--- Entries provided Enclosed Below ---
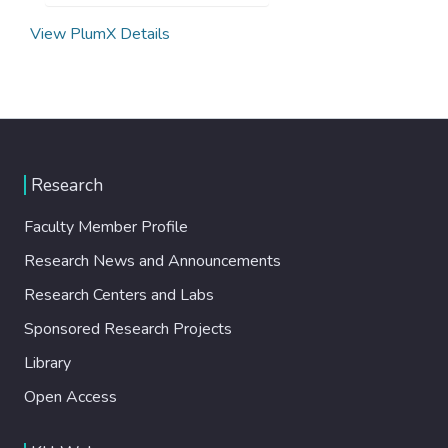
View PlumX Details
Research
Faculty Member Profile
Research News and Announcements
Research Centers and Labs
Sponsored Research Projects
Library
Open Access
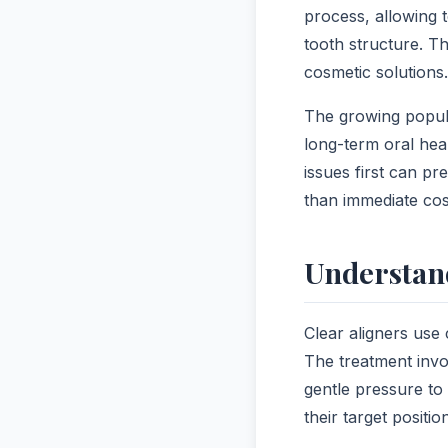
process, allowing t
tooth structure. T
cosmetic solutions.
The growing popula
long-term oral hea
issues first can p
than immediate cos
Understan
Clear aligners use 
The treatment invo
gentle pressure to 
their target positio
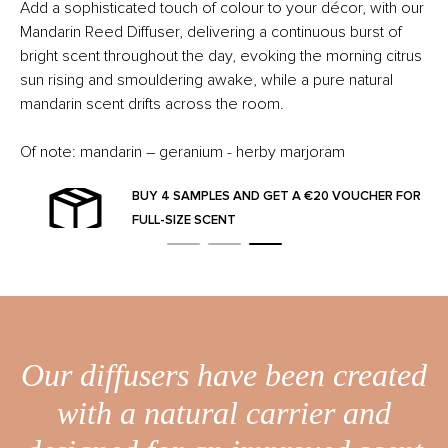
Add a sophisticated touch of colour to your décor, with our
Mandarin Reed Diffuser, delivering a continuous burst of
bright scent throughout the day, evoking the morning citrus
sun rising and smouldering awake, while a pure natural
mandarin scent drifts across the room.
Of note: mandarin – geranium - herby marjoram
BUY 4 SAMPLES AND GET A €20 VOUCHER FOR
FULL-SIZE SCENT
Our diffusers have been created
with a natural carrier and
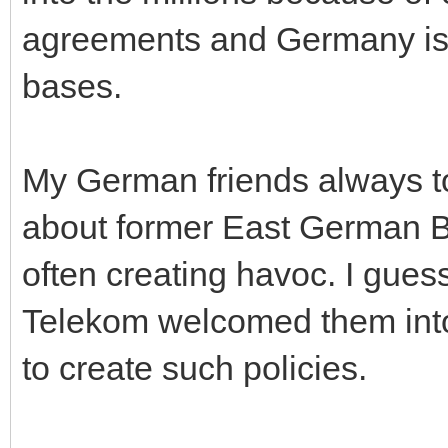
agreements and Germany is 
bases.
My German friends always tol
about former East German B
often creating havoc. I guess
Telekom welcomed them into 
to create such policies.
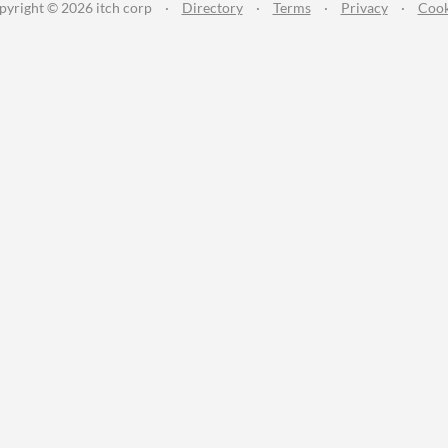
pyright © 2026 itch corp
·
Directory
·
Terms
·
Privacy
·
Cook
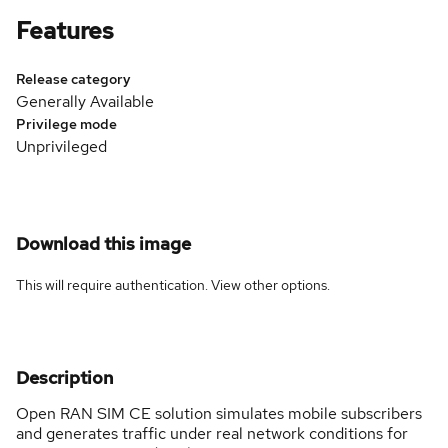
Features
Release category
Generally Available
Privilege mode
Unprivileged
Download this image
This will require authentication. View
other options
.
Description
Open RAN SIM CE solution simulates mobile subscribers
and generates traffic under real network conditions for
--- End of Enclosed Entries provided ---
▸ Activity
Can you copy the text of all six records above word for word, leaving the pictures out of your answer?

▸ Answer section
View PlumX Details
Research
Faculty Member Profile
Research News and Announcements
Research Centers and Labs
Sponsored Research Projects
Library
Open Access
process, allowing t
tooth structure. T
cosmetic solutions.
The growing popula
long-term oral hea
issues first can p
than immediate cos
Understan
Clear aligners use 
The treatment invo
gentle pressure to 
their target positio
Add a sophisticated touch of colour to your décor, with our
Mandarin Reed Diffuser, delivering a continuous burst of
bright scent throughout the day, evoking the morning citrus
sun rising and smouldering awake, while a pure natural
mandarin scent drifts across the room.
Of note: mandarin – geranium - herby marjoram
BUY 4 SAMPLES AND GET A €20 VOUCHER FOR
FULL-SIZE SCENT
Our diffusers have been created
with a natural carrier and
agreements and Germany is 
bases.
My German friends always tol
about former East German B
often creating havoc. I guess
Telekom welcomed them into 
to create such policies.
pyright © 2026 itch corp
·
Directory
·
Terms
·
Privacy
·
Cook
Features
Release category
Generally Available
Privilege mode
Unprivileged
Download this image
This will require authentication. View
other options
.
Description
Open RAN SIM CE solution simulates mobile subscribers
and generates traffic under real network conditions for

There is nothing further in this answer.